Dr. MacLeod chairs the History Department at the University of Evansville and teaches courses on the World Wars and British history. He is well-known for his research of local history his 2015 book Evansville in World War Two, and two-part documentary he co-produced on Evansville in World War II for WNIN television. 

As seating is limited, please make your complimentary reservation by calling the Museum at 812-425-2406. 

Presented in Partnership with the Vanderburgh County Historical Society 

Gallery Talks

On Sundays, December 12, January 16, and February 13 at 2 p.m., Pearl Harbor collector Rex Knight will be present gallery talks in the Remembering Pearl Harbor exhibition at the Evansville Museum. Knight will discuss specific items with the exhibition and the collection in general whose stories share intimate details about the attack on Pearl Harbor. 

Rex Knight has been a student of American military history since the age of 10. With more than 50 years of experience studying historical artifacts from the American Revolutionary War to World War II, Knight is an expert in evaluating and identifying historical military memorabilia. Knight has also written historical articles featured in World War II magazine and in 2001 authored the book Riding on Luck: The Saga of the USS Lang DD399. His collection of Pearl Harbor artifacts is among the most extensive and well documented in private hands. 
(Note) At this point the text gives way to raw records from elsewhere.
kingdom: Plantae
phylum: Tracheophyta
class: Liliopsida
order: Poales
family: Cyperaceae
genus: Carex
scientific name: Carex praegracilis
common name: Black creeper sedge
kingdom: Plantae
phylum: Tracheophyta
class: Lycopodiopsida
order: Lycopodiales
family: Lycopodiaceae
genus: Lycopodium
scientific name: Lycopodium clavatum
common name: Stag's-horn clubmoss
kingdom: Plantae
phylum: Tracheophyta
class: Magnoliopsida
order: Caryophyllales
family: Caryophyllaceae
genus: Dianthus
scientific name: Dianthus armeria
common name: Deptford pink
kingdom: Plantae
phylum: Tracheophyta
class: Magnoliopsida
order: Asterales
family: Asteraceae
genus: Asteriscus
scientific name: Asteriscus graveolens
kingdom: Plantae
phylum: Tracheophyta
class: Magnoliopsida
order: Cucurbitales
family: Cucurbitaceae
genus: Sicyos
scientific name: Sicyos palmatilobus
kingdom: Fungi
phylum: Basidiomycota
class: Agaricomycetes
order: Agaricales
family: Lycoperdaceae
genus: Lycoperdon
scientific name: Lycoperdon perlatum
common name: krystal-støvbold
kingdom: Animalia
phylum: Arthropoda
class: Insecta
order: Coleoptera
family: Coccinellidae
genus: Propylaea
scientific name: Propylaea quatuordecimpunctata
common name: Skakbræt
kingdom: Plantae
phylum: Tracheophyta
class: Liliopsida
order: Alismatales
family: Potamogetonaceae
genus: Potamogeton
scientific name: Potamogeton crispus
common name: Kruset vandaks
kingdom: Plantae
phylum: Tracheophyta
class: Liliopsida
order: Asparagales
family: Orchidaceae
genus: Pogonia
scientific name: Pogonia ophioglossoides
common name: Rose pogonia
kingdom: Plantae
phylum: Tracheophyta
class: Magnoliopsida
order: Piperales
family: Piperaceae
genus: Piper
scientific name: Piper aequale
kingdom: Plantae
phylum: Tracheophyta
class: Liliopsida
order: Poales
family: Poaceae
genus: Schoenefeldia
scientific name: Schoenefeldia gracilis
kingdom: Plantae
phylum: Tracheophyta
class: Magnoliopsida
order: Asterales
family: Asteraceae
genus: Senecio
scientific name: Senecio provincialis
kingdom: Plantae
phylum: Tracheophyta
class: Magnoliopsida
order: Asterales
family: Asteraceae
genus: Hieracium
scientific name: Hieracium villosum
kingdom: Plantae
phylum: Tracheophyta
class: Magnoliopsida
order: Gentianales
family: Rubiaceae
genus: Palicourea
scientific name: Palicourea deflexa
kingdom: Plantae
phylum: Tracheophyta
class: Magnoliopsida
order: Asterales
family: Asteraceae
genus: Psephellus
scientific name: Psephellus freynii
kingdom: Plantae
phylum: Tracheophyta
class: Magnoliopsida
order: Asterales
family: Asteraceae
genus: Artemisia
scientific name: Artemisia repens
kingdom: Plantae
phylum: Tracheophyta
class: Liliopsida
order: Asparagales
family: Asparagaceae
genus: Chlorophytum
Knight holds a Sociology Degree from Vincennes University and an Indiana State Certification as a grant administrator. Recently retired, he last served as the Project Coordinator for the Southern Indiana Development Commission, a state certified regional planning commission headquartered in Loogootee, Indiana. 

About the Exhibition
From November 21, 2021-February 13, 2022, the Evansville Museum will feature the exhibition Remembering Pearl Harbor. This exhibition recalls the fateful day of December 7, 1941, that drew the United States into World War II 80 years ago. 

Remembering Pearl Harbor provides an overview of the events surrounding the attack and shares personal stories of the era. Key to the telling of these stories is the collection of Rex Knight, a Hoosier who began collecting Pearl Harbor artifacts in 1999. The collection tells the lesser-known, intimate, and individual stories that occurred just before, during, and immediately following the attack. The Knight collection uses surviving artifacts from the attack to introduce some of these stories, of both Americans and Japanese. The collection is an ongoing study in matching a personal human history with a surviving artifact. Also key to the interpretation are items from the Indiana Military Museum in Vincennes, Indiana, and from the collection of the Evansville Museum.